Every day, all sorts of businesses you might not even know are scooping up information on you. In an increasingly digitalized world, your private data has become a precious commodity. Data is the fuel which powers profitability.

To better regulate the use of personal data and protect citizens, the European Union adopted the General Data Protection Regulation (GDPR), which came into force on 25 May 2018. In the UK, the GDPR is tailored by the Data Protection Act 2018. Non-EU businesses with offices in Europe, or who hold or process data coming from Europe, also need to be fully appraised of GDPR.

The digital revolution has made it easier for companies to collect insights on their markets to better understand their clientele's behavior. But it has also paved the way for potential abuses, creating a climate of suspicion. How can AI earn the public’s trust?

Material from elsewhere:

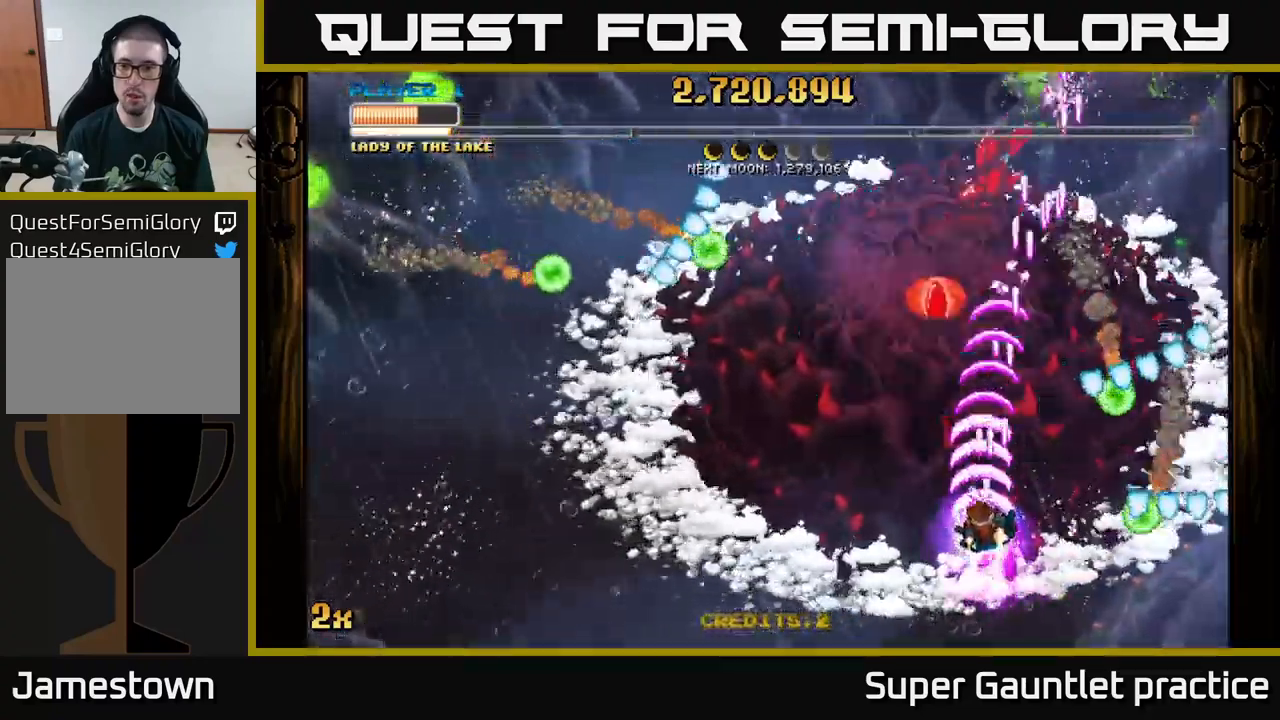
{"buttons": ["A"], "left_stick": "down-left", "events": [[200, "left_stick", "down"], [450, "left_stick", "down-left"]]}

Two years of GDPR: Tension between AI and data protection laws

GDPR impacts AI R&D because machine learning requires more complex data than other technologies. Big data means big privacy problems. The new regulatory constraints have disrupted the mindset of data scientists and design engineers. In the past, their mission was solely to find innovative ways to harness big data using the most appropriate algorithms. Now, questions of transparency, and the representativeness of the dataset used to train AI have become more challenging.

Data management is not just a B2C concern. In B2B, it is a far-reaching challenge because it impacts the entire supply chain. For instance, a software firm spots a need: businesses want to understand customer behavior and adapt accordingly. And so the software maker develops an artificial intelligence solution. They feed the AI massive amounts of customer data and teach the machine to recognize patterns in the way customers act. But where does this data come from? Is it reliable? Is it representative of the target population? If not, the machine will learn wrong and make biased recommendations. In turn, the software user will make misguided decisions, and at the end of the chain, the affected individuals may file complaints for discrimination or breach of GDPR.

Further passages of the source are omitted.